**REQUEST A**: Duplicate the part of the alternator post starting at "The output of the *complete*" and ending at "is mostly semantics.", keeping every word and mark unchanged.

The output of the *complete* alternator assembly is DC - the output of the
alternator stator (part that doesn't move) is AC, which is rectified by the
diodes (six, nine, and sometimes one or two more for good luck) is DC - the
diodes are most usually mounted INSIDE the alternator housing, so that's
why the output of an alternator is said to be DC - this is mostly semantics.

The coils make AC, and the diodes take the AC and make it DC.






>> 7.- When adding load to the alt/batt combination it should be considered
>> that only when the alternator cycle is above 12v. the battery will
>> charge, but  below the 12v, (in every cycle)the battery discharges, if
>> the external load requires more current during that portion of the
>> cycle, than the current that entered the battery during the cycle time
>> above 12v. then the battery would slowly loose charge.
>
>	So a 90 amp Alternator "Averages" 90 amps but may peak at 180 and
>go as low as 0 inbetween Cycles?  Or is 90 amp the PEAK available at top
>of sine wave.
>

A 90 amp alternator can put out 90 amps. While internally, the output
varies, what is finally sent to the battery as "finished product" (DC) is
the rated output of the alternator. Kind of like your engine - if you pick
the correct microsecond, the engine is making NO power (like at TDC between
end of exhaust and start of intake stroke), and is simply coasting on
internal intertia (that's what the flywheel is for), but since we don't
drive on a microsecond-by-microsecond basis, we effectively "average" the
output over a period of time and then send it to the tires.

**MATERIAL SUPPLIED**:
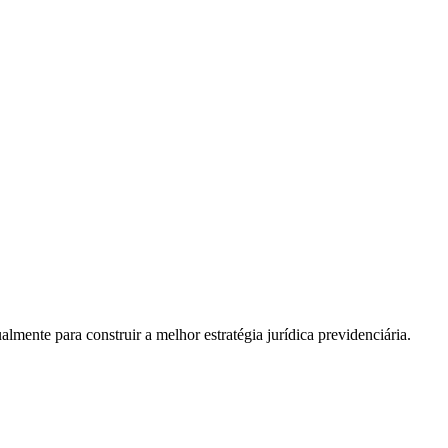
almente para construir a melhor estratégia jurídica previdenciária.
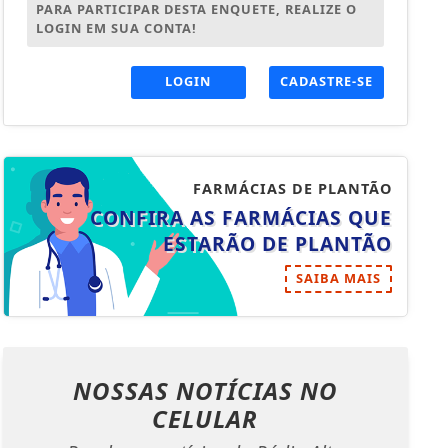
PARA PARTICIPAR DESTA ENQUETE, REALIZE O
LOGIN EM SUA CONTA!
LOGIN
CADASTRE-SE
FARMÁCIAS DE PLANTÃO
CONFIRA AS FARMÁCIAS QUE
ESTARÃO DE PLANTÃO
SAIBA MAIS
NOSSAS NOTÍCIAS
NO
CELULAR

**REQUEST B**: Switch "LOGIN" to "ACESSO" in the listing lines starting at the line that contains "PARA PARTICIPAR DESTA ENQUETE, REALIZE O" and ending at the end of the listing. Return only those lines, otherwise unchanged.

**YOUR SOLUTION A**:
The output of the *complete* alternator assembly is DC - the output of the
alternator stator (part that doesn't move) is AC, which is rectified by the
diodes (six, nine, and sometimes one or two more for good luck) is DC - the
diodes are most usually mounted INSIDE the alternator housing, so that's
why the output of an alternator is said to be DC - this is mostly semantics.

**YOUR SOLUTION B**:
PARA PARTICIPAR DESTA ENQUETE, REALIZE O
ACESSO EM SUA CONTA!
ACESSO
CADASTRE-SE
FARMÁCIAS DE PLANTÃO
CONFIRA AS FARMÁCIAS QUE
ESTARÃO DE PLANTÃO
SAIBA MAIS
NOSSAS NOTÍCIAS
NO
CELULAR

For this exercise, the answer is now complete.